Workflow sections also complicate miniwdl’s representation of the dependency structure, because a dependency between nodes not in the same section have a different meaning. (For example, a dependency on an Int node inside a scatter section implies an Array[Int] outside of that section.) To model this, miniwdl synthesizes Gather nodes which intermediate dependencies between nodes inside a section and those outside. We won’t include Gather nodes in the visualization, since they’re an implicit concept, but we record them in node_ids and we’ll use their API to resolve the internal node or “referee.”

    def add_edges(elt):
        for dep_id in elt.workflow_node_dependencies:
            dep = workflow.get_node(dep_id)
            if isinstance(dep, WDL.Tree.Gather):
                dep = dep.final_referee
                dep_id = dep.workflow_node_id
            if elt.workflow_node_id in node_ids and dep_id in node_ids:
                lhead = None
                if isinstance(elt, WDL.WorkflowSection):
                    lhead = "cluster-" + elt.workflow_node_id
                top.edge(dep_id, elt.workflow_node_id, lhead=lhead)
        if isinstance(elt, WDL.WorkflowSection):
            for child in elt.body:
                add_edges(child)

    for elt in workflow.body:
        add_edges(elt)

    return top


if __name__ == "__main__":
    main(sys.argv[1:])

As a final detail, we use the lhead attribute to draw dependencies of the scatter/condition expressions leading into the whole cluster instead of the invisible internal node.

Complete example

wdlviz.py:

#!/usr/bin/env python3
import os
import sys
import WDL
import graphviz


def main(args):
    # load WDL document given local filename
    doc = WDL.load(args[0] if args else "/dev/stdin")
    assert doc.workflow, "No workflow in WDL document"

    # visualize workflow
    wdlviz(doc.workflow).render("workflow.dot", view=True)


def wdlviz(workflow):
    top = graphviz.Digraph(comment=workflow.name)
    top.attr(compound="true")
    node_ids = set()

    def add_node(dot, elt):
        nonlocal node_ids
        shape = None
        if isinstance(elt, WDL.WorkflowSection):
            with dot.subgraph(name="cluster-" + elt.workflow_node_id) as subdot:
                label = "scatter" if isinstance(elt, WDL.Scatter) else "if"
                subdot.attr(label=label + f"({str(elt.expr)})", rank="same")
                for child in elt.body:
                    add_node(subdot, child)
                subdot.node(
                    elt.workflow_node_id, "", style="invis", height="0", width="0", margin="0"
                )
            node_ids.add(elt.workflow_node_id)
            node_ids |= set(g.workflow_node_id for g in elt.gathers.values())
        elif isinstance(elt, WDL.Call):
            shape = "cds"
        elif isinstance(elt, WDL.Decl) and node_ids.intersection(elt.workflow_node_dependencies):
            shape = "plaintext"

        if shape:
            dot.node(elt.workflow_node_id, elt.name, shape=shape)
            node_ids.add(elt.workflow_node_id)

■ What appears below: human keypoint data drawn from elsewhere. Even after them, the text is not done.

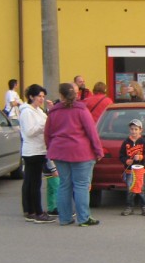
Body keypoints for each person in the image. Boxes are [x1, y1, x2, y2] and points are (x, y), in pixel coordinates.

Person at [44, 82, 104, 226]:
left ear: (61, 95)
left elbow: (47, 134)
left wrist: (51, 148)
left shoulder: (53, 112)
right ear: (75, 94)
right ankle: (83, 218)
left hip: (60, 151)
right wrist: (98, 150)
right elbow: (92, 132)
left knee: (64, 184)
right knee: (81, 185)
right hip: (81, 152)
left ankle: (65, 218)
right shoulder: (81, 110)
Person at [19, 84, 54, 223]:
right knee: (34, 182)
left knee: (30, 181)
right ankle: (37, 212)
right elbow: (29, 131)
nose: (41, 99)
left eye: (43, 96)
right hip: (33, 151)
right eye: (39, 96)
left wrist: (49, 112)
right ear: (31, 96)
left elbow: (47, 121)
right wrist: (43, 125)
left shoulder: (39, 111)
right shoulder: (27, 112)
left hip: (39, 149)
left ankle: (30, 210)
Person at [120, 118, 145, 216]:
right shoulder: (126, 142)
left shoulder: (143, 142)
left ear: (140, 130)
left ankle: (144, 207)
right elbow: (121, 155)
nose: (134, 131)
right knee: (130, 189)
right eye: (132, 129)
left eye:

    for elt in workflow.body:
        add_node(top, elt)

    def add_edges(elt):
        for dep_id in elt.workflow_node_dependencies:
            dep = workflow.get_node(dep_id)
            if isinstance(dep, WDL.Tree.Gather):
                dep = dep.final_referee
                dep_id = dep.workflow_node_id
            if elt.workflow_node_id in node_ids and dep_id in node_ids:
                lhead = None
                if isinstance(elt, WDL.WorkflowSection):
                    lhead = "cluster-" + elt.workflow_node_id
                top.edge(dep_id, elt.workflow_node_id, lhead=lhead)
        if isinstance(elt, WDL.WorkflowSection):
            for child in elt.body:
                add_edges(child)

    for elt in workflow.body:
        add_edges(elt)

    return top


if __name__ == "__main__":
    main(sys.argv[1:])

We can use this on any local WDL file with a workflow, e.g.

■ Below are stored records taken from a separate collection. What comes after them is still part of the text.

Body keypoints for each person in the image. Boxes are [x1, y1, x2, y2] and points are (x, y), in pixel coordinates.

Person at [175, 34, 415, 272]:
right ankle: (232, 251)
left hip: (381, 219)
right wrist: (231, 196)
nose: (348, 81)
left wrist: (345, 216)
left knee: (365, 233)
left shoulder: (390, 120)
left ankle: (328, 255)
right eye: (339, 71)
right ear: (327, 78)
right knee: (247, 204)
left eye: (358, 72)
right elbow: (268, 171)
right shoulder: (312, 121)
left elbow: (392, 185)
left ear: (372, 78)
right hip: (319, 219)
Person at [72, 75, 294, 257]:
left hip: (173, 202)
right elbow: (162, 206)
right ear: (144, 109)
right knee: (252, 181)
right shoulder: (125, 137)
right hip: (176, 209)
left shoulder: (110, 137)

$ wget https://raw.githubusercontent.com/gatk-workflows/gatk4-germline-snps-indels/1.1.2/joint-discovery-gatk4-local.wdl
$ python3 wdlviz.py joint-discovery-gatk4-local.wdl

which generates this interesting graphic:

_images/wdlviz_ex2.png

A more-elaborate version of this barebones example can be found in the miniwdl repo. Pull requests with feature and visual improvements are welcome!